Firman Allah dalam QS Al Ikhlas [112] ayat 2, Allah adalah tempat bergantung (semua makhluk).

Semangat perubahan

Dari berbagai usulan yang dilontarkan para sahabat, Umar bin Khathab akhirnya memilih peristiwa hijrah.
Momentum ini sangat membekas di hati para sahabat. Sebab, sejak saat itu umat Islam mengalami
perubahan. Rasulullah SAW mulai menata kehidupan kaum muslimin dengan mendirikan masjid,
mempersaudarakan kaum Muhajirin dan Anshar, merangkul kaum Yahudi dan Nasrani, serta mengajak
bangsa-bangsa lain untuk memeluk Islam. Akhirnya gerbang kegemilangan Islam telah terbuka.

Hakikat inilah yang nampaknya menjadi alasan Umar bin Khathab menjadikan hijrah sebagai awal
penanggalan kalender Islam.
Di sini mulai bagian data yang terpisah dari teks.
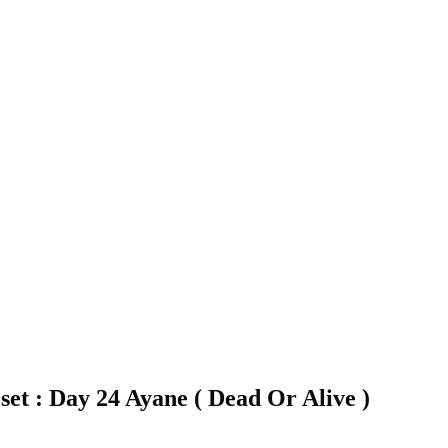
set : Day 24 Ayane ( Dead Or Alive )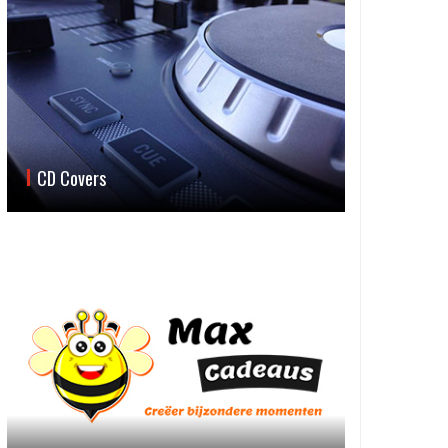
CD Covers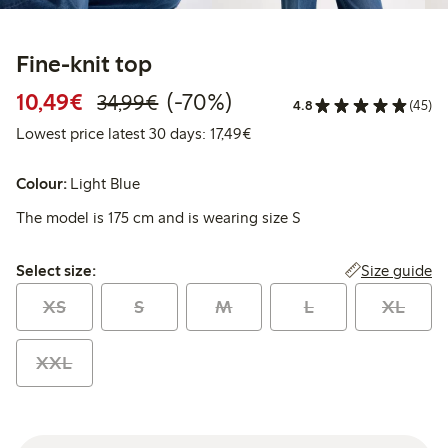
Fine-knit top
Discounted price: €10.49
Regular price: €34.99
70% percent off
10,49€
(-70%)
34,99€
4.8
(45)
Lowest price latest 30 days: 
Lowest price latest 30 days: 17,49€
Colour:
Light Blue
The model is 175 cm and is wearing size S
Select size:
Size guide
Select size:
XS
S
M
L
XL
XXL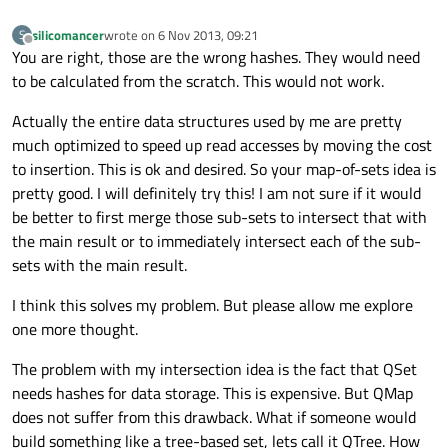
silicomancer
wrote on
6 Nov 2013, 09:21
S
last edited by
Offline
You are right, those are the wrong hashes. They would need
to be calculated from the scratch. This would not work.
Actually the entire data structures used by me are pretty
much optimized to speed up read accesses by moving the cost
to insertion. This is ok and desired. So your map-of-sets idea is
pretty good. I will definitely try this! I am not sure if it would
be better to first merge those sub-sets to intersect that with
the main result or to immediately intersect each of the sub-
sets with the main result.
I think this solves my problem. But please allow me explore
one more thought.
The problem with my intersection idea is the fact that QSet
needs hashes for data storage. This is expensive. But QMap
does not suffer from this drawback. What if someone would
build something like a tree-based set, lets call it QTree. How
Khalifah kedua ini menghendaki agar umat Islam selalu memperbaharui
semangat di setiap pergantian tahun dan selalu optimis menghadapi hari yang baru.

Penolakan dan penerimaan Umar terhadap usulan para sahabat "menelurkan" tiga prinsip hidup yang bisa
kita jadikan pegangan. Pertama, jalani hari dengan tetap mempertahankan identitas keislaman. Jadikan
tauhid sebagai ruh seluruh aktivitas kita. Kedua, gantungkan harapan hanya kepada Allah SWT Jangan
sekali-kali menggantungkan harapan kepada makhluk. Ketiga, lakukanlah perubahan setiap waktu.
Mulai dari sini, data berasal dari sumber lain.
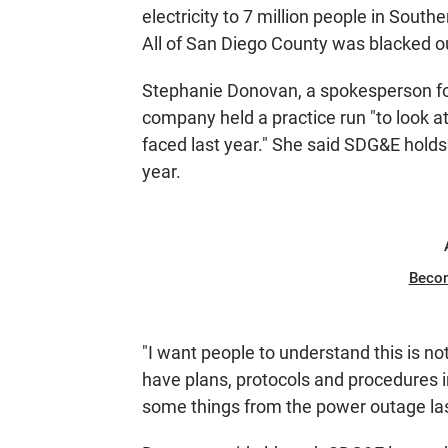
electricity to 7 million people in South
All of San Diego County was blacked ou
Stephanie Donovan, a spokesperson for
company held a practice run "to look 
faced last year." She said SDG&E holds
year.
Beco
"I want people to understand this is not
have plans, protocols and procedures i
some things from the power outage las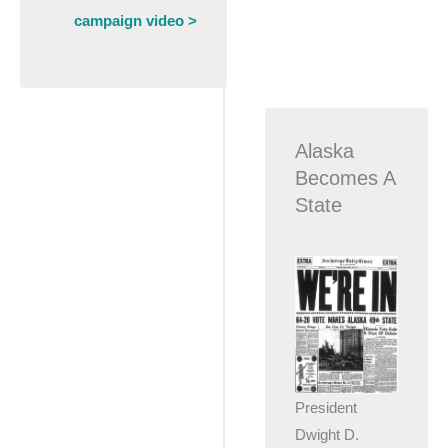
campaign video >
Alaska
Becomes A
State
President
Dwight D.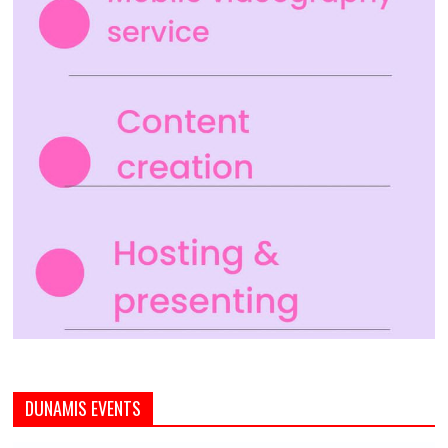
DUNAMIS EVENTS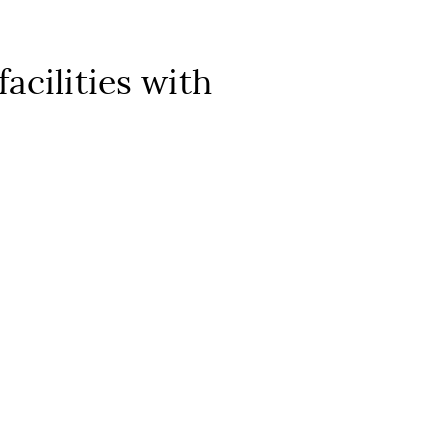
acilities with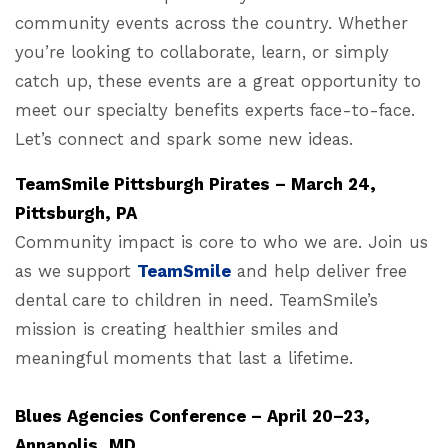
community events across the country. Whether
you’re looking to collaborate, learn, or simply
catch up, these events are a great opportunity to
meet our specialty benefits experts face-to-face.
Let’s connect and spark some new ideas.
TeamSmile Pittsburgh Pirates – March 24,
Pittsburgh, PA
Community impact is core to who we are. Join us
as we support
TeamSmile
and help deliver free
dental care to children in need. TeamSmile’s
mission is creating healthier smiles and
meaningful moments that last a lifetime.
Blues Agencies Conference – April 20–23,
Annapolis, MD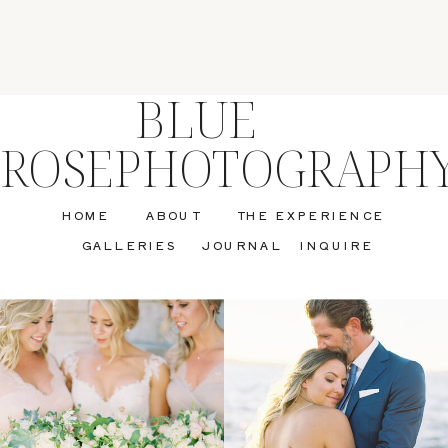
BLUE
ROSEPHOTOGRAPH
HOME
ABOUT
THE EXPERIENCE
GALLERIES
JOURNAL
INQUIRE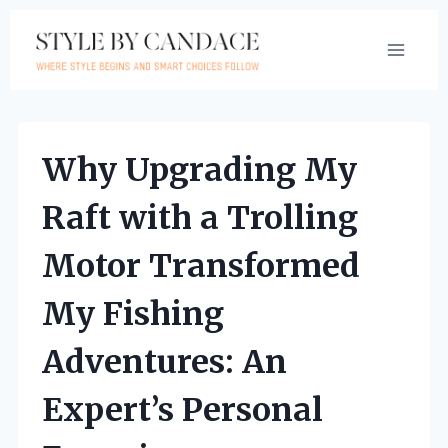
Skip
to
content
Why Upgrading My
Raft with a Trolling
Motor Transformed
My Fishing
Adventures: An
Expert’s Personal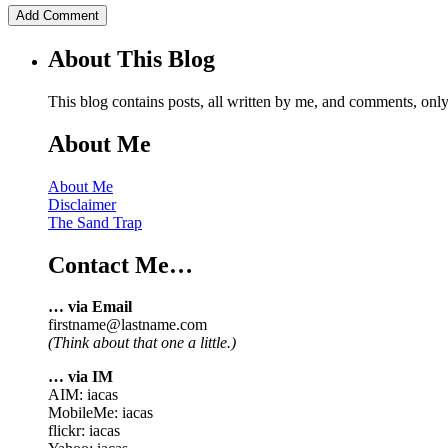
About This Blog
This blog contains posts, all written by me, and comments, on
About Me
About Me
Disclaimer
The Sand Trap
Contact Me…
… via Email
firstname@lastname.com
(Think about that one a little.)
… via IM
AIM: iacas
MobileMe: iacas
flickr: iacas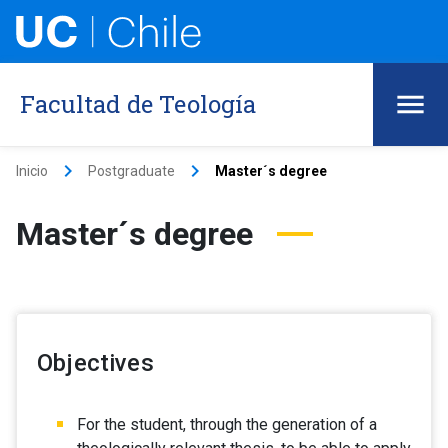
Facultad de Teología
keyboard_arrow_right
keyboard_arrow_right
Inicio
Postgraduate
Master´s degree
Master´s degree
Objectives
For the student, through the generation of a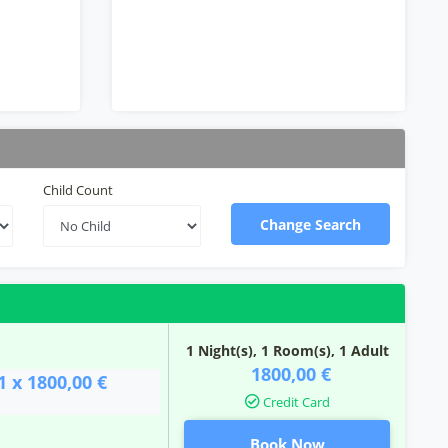
Child Count
Change Search
1 Night(s),
1
Room(s), 1 Adult
1800,00 €
1 x 1800,00 €
Credit Card
Book Now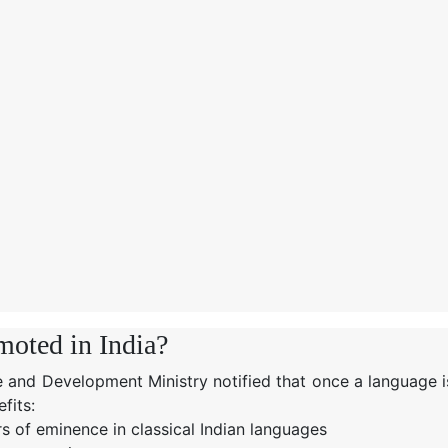
moted in India?
 and Development Ministry notified that once a language i
fits:
rs of eminence in classical Indian languages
Prinsip-prinsip itu bisa kita aktualisasikan tatkala menghadapi hari baru di tahun yang baru. Bagi seorang
Muslim, tahun baru adalah anugerah sekaligus ujian dari Allah SWT Kita bersyukur masih diberi
kesempatan untuk menyiapkan diri meraih sukses dunia akhirat. Tahun baru adalah lembaran kosong yang
harus diisi. Apakah akan disi dengan tinta emas atau tinta merah, apakah akan disi dengan amal saleh
ataukah dengan amal salah. Semuanya terserah kita.
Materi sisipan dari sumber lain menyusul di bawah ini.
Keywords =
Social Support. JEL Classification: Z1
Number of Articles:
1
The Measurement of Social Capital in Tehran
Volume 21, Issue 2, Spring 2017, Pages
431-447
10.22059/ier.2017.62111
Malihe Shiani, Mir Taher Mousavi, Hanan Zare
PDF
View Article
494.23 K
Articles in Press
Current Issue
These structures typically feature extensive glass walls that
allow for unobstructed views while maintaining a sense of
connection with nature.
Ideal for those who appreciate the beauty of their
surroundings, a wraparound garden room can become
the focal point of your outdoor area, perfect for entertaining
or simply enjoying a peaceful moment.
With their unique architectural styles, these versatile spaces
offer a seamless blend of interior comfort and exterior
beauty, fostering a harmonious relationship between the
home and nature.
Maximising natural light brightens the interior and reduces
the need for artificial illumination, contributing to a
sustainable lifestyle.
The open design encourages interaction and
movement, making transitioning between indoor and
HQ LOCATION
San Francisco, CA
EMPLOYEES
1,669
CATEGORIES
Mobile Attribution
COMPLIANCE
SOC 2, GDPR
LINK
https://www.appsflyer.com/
Untuk meraih kesuksesan di tahun baru, kita pun harus berani melakukan perubahan. Prinsipnya tahun
sekarang harus lebih baik dari tahun sebelumnya. Sebagaimana disabdakan Rasulullah SAW bahwa hari ini
harus lebih baik dari kemarin, kalau sama saja atau bahkan lebih buruk, maka kita termasuk orang yang
merugi dan celaka.

Patut pula diingat bahwa perubahan itu akan bernilai di sisi Allah SWT kalau dijiwai kalimat tauhid. Semua
perubahan harus berakar ke sana. Keberhasilan perubahan tidak bergantung kepada orang lain-siapa pun
dia, juga tidak kepada Rasulullah SAW Keberhasilan itu bergantung pada kerja keras dan kesungguhan
kita. Firman Allah, Dan orang-orang yang bersungguh-sungguh di jalan Kami, sungguh akan Kami tunjukkan
kepada mereka jalan-jalan Kami. Dan sesungguhnya Allah benar-benar beserta orang-orang yang berbuat
baik (QS Al Ankabut [29]: 69). Wallahu a'lam.